Neither was it shown that the plaintiff’s failure to stop before he entered the outside limit of the right of way was a proximate cause of this accident. The court instructed the jury, at the behest of the defendant, that if the plaintiff was entering a public highway from a private driveway, it was his duty to stop immediately before entering and to yield the right of way to a vehicle lawfully approaching on the public highway, and if he failed to do so, and such failure solely caused or proximately contributed to the accident, the jury should find for the defendant. Plaintiff’s testimony was that he saw the defendant’s car coming beyond the curve and he yielded the right of way to the defendant and sat still in his truck with his lights on dim to await the passage of the approaching car. The jury were warranted in finding that the failure of the plaintiff to stop before entering the right of way was not a proximate cause of the collision. Hubbard v. Murray, 173 Va. 448, 3 S.E. 2d 397; Powell v. Virginian Ry. Co., 187 Va. 384, 46 S.E. 2d 429; Crist v. Fitzgerald, 189 Va. 109, 52 S.E. 2d 145; Richardson v. Lovvorn, 199 Va. 688, 101 S.E. 2d 511.
In Rue v. Wendland, 226 Minn. 449, 33 N.W. 2d 593, cited by defendant, a somewhat similar situation was involved and the court
Finally, defendant asserts that the court erred in refusing his Instructions F and F-2.
Instruction F would have told the jury that if the plaintiff stopped or parked his truck so that his headlights shone into the eyes of the defendant, then defendant had the right to assume that plaintiff would dim or low beam such lights “so that the glaring rays would not be projected into his eyes,” and that defendant had the right to proceed on that assumption until he knew or reasonably should have known otherwise.
If such an assumption could properly be relied on in any case, it is not applicable in this case. Defendant did not contend that he made or relied on such assumption. To the contrary, he testified that as he came around the curve at 45 to 50 miles an hour, and when he was between 75 and 100 feet away, all at once the lights hit him in the eyes and he could not see; and then, he said, he dimmed his lights and cut to the right, made an unsuccessful attempt to apply his brakes and hit plaintiff head on. Additionally, the court gave for defendant Instruction F-l, which told the jury it was plaintiff’s duty to use reasonable care not to stop his truck so as to impede or render dangerous the use of the highway by others; and also gave for defendant Instruction E, which informed the jury that if plaintiff stopped or parked his car so that his headlights shone into the eyes of the defendant, it was plaintiff’s duty to dim or low beam his lights so that glaring rays would not be projected into defendant’s eyes, and that if plaintiff failed to do so he was guilty of negligence. Instruction F was properly refused.

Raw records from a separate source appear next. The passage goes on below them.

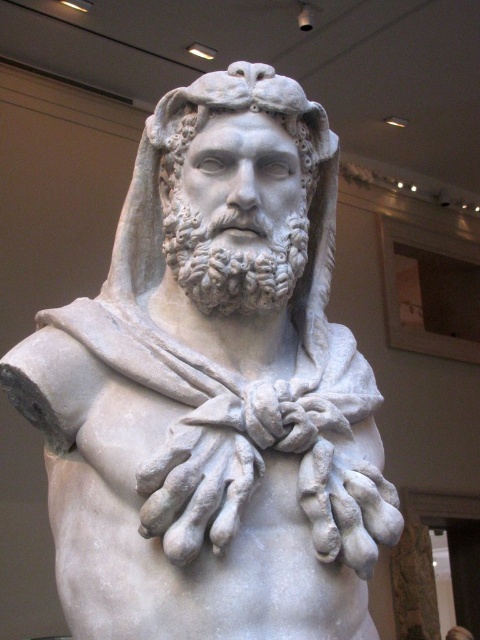
Who is lower down, white marble head at center or white marble hands at center?

white marble hands at center is below.

Who is taller, white marble head at center or white marble hands at center?

white marble head at center

At what (x,y) coordinates should I click in order to perform the action: click on white marble head at center. Please return your answer as a coordinate pair (x, y). Image resolution: width=480 pixels, height=640 pixels. Looking at the image, I should click on (235, 112).

This screenshot has height=640, width=480. I want to click on white marble head at center, so click(x=235, y=112).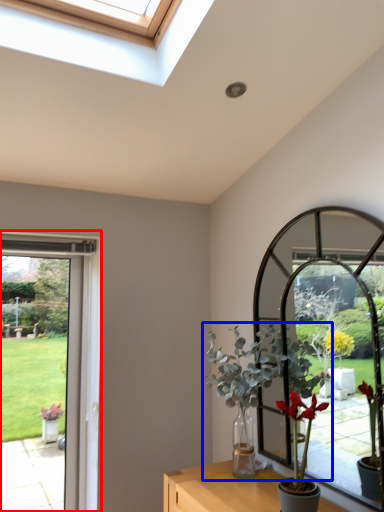
Question: Which point is further to the camera, window frame (highlighted by a red box) or houseplant (highlighted by a blue box)?

Choices:
 (A) window frame
 (B) houseplant

Answer: (A)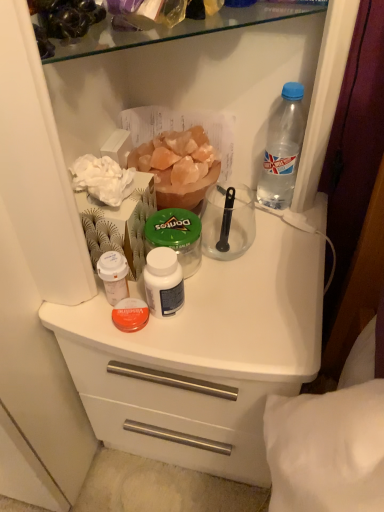
Identify the location of vacant space to the right of white matte jar at center. The height and width of the screenshot is (512, 384). (251, 302).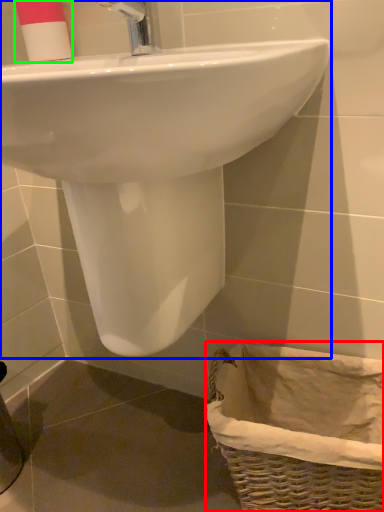
Question: Which object is positioned closest to basket (highlighted by a red box)? Select from sink (highlighted by a blue box) and toiletry (highlighted by a green box).

Choices:
 (A) sink
 (B) toiletry

Answer: (A)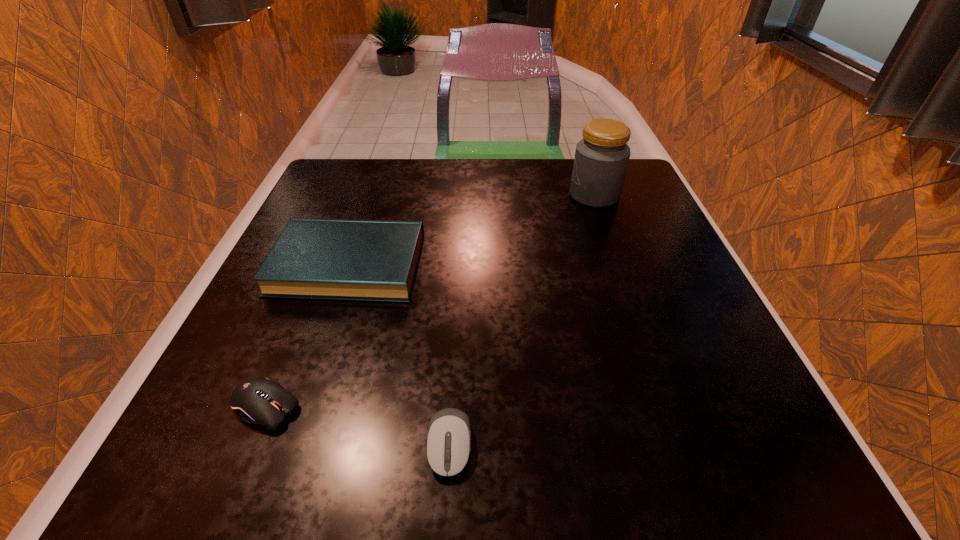
In the image, there is a desktop. Where is `blank space at the far left corner`? blank space at the far left corner is located at coordinates (377, 179).

Where is `vacant region at the near left corner of the desktop`? This screenshot has width=960, height=540. vacant region at the near left corner of the desktop is located at coordinates (212, 480).

In the image, there is a desktop. Where is `vacant space at the near right corner`? vacant space at the near right corner is located at coordinates (732, 431).

The width and height of the screenshot is (960, 540). Find the location of `free space between the second object from right to left and the second farthest object`. free space between the second object from right to left and the second farthest object is located at coordinates (399, 355).

This screenshot has height=540, width=960. Identify the location of vacant space that is in between the second object from right to left and the farthest object. (522, 320).

At what (x,y) coordinates should I click in order to perform the action: click on free area in between the book and the right computer equipment. Please return your answer as a coordinate pair (x, y). This screenshot has width=960, height=540. Looking at the image, I should click on (399, 355).

Locate an element on the screen. vacant point located between the farthest object and the right computer equipment is located at coordinates (522, 320).

Identify the location of free area in between the left computer equipment and the jar. Image resolution: width=960 pixels, height=540 pixels. (430, 301).

You are a GUI agent. You are given a task and a screenshot of the screen. Output one action in this format:
    pyautogui.click(x=<x>, y=<y>)
    Task: Click on the vacant space that's between the left computer equipment and the farthest object
    This screenshot has height=540, width=960.
    Given the screenshot: What is the action you would take?
    pyautogui.click(x=430, y=301)

The width and height of the screenshot is (960, 540). I want to click on free space between the left computer equipment and the tallest object, so click(x=430, y=301).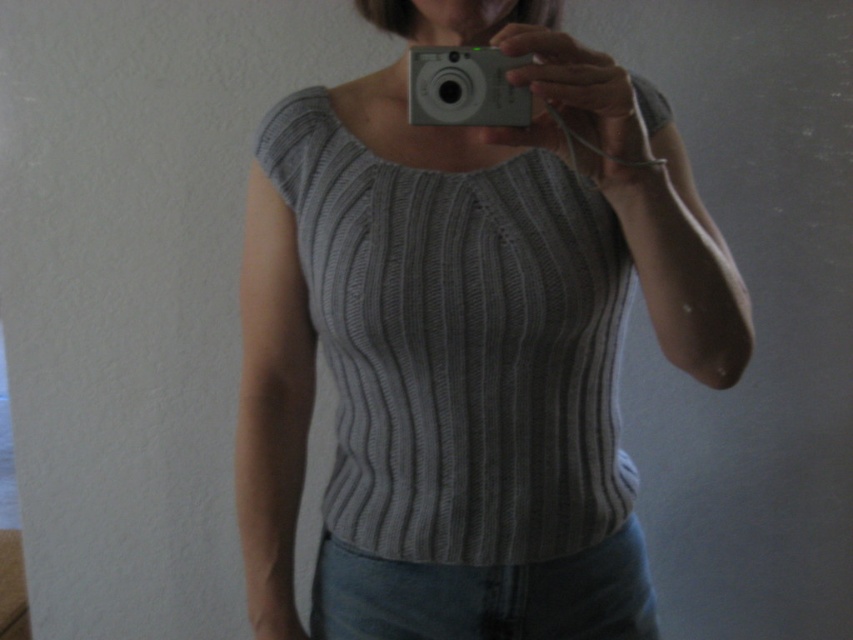
You are a photographer trying to adjust the focus on your camera. The gray ribbed knit top at center and the white plastic camera at upper center are both in the frame. Which object should you focus on first to ensure the top is in focus?

The gray ribbed knit top at center is in front of the white plastic camera at upper center, so you should focus on the gray ribbed knit top at center first to ensure it is in focus.

You are trying to determine the distance between two points in the image. You know that point A is at coordinates point (469, 428) and point B is at coordinates point (416, 113). Based on the scene, which point is closer to you?

Point point (416, 113) is closer to you because it is less further to the viewer than point point (469, 428).

You are trying to take a selfie with your camera and want to ensure you are positioned correctly. Given that the point where you want to focus is at point [578,541], and the camera is at a certain position, how far apart are they in inches?

The point [578,541] and the camera are 35.14 inches apart.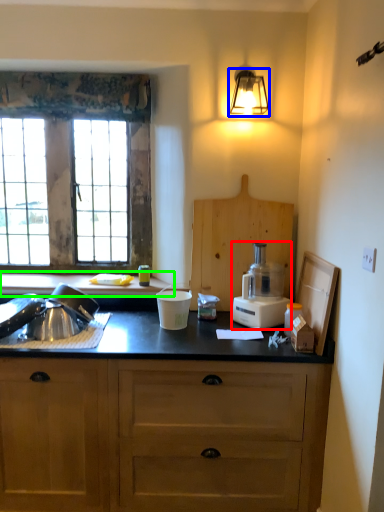
Question: Estimate the real-world distances between objects in this image. Which object is farther from kitchen appliance (highlighted by a red box), light fixture (highlighted by a blue box) or countertop (highlighted by a green box)?

Choices:
 (A) light fixture
 (B) countertop

Answer: (A)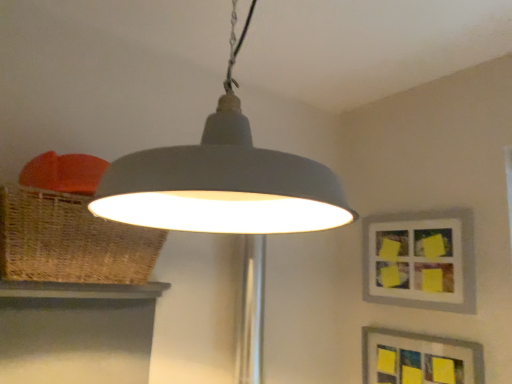
Question: Is point (412, 215) closer or farther from the camera than point (480, 364)?

Choices:
 (A) closer
 (B) farther

Answer: (B)

Question: Is matte gray picture frame at upper right, marked as the 2th picture frame in a bottom-to-top arrangement, to the left or to the right of matte gray picture frame at lower right, the 1th picture frame positioned from the bottom, in the image?

Choices:
 (A) left
 (B) right

Answer: (B)

Question: Which object is positioned farthest from the matte gray lampshade at center?

Choices:
 (A) matte gray picture frame at upper right, the 1th picture frame viewed from the top
 (B) woven brown basket at left
 (C) matte gray picture frame at lower right, which is counted as the second picture frame, starting from the top

Answer: (C)

Question: Which of these objects is positioned farthest from the matte gray lampshade at center?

Instruction F-2 would have told the jury that it was plaintiff’s duty “not to stop his motor vehicle except close to and parallel to the right hand edge of the roadway,” and if he failed to do so he was guilty of negligence. Defendant argues that he was entitled to this instruction under § 46.1-248 (b), discussed above. That provision of the statute was not applicable to the facts of this case and it was not error to refuse the instruction.
The instructions given fully and fairly defined the rights and duties of the parties.
We find no reversible error and the judgment appealed from is accordingly
Affirmed.
Present Code § 46.1-1 (10), Acts 1958, ch. 541, defines “highway” as being “The entire width between the boundary lines of every way or place of whatever nature open to the use of the public for purposes of vehicular travel in this State, including the streets, alleys and publicly maintained parking lots in counties, cities and towns.”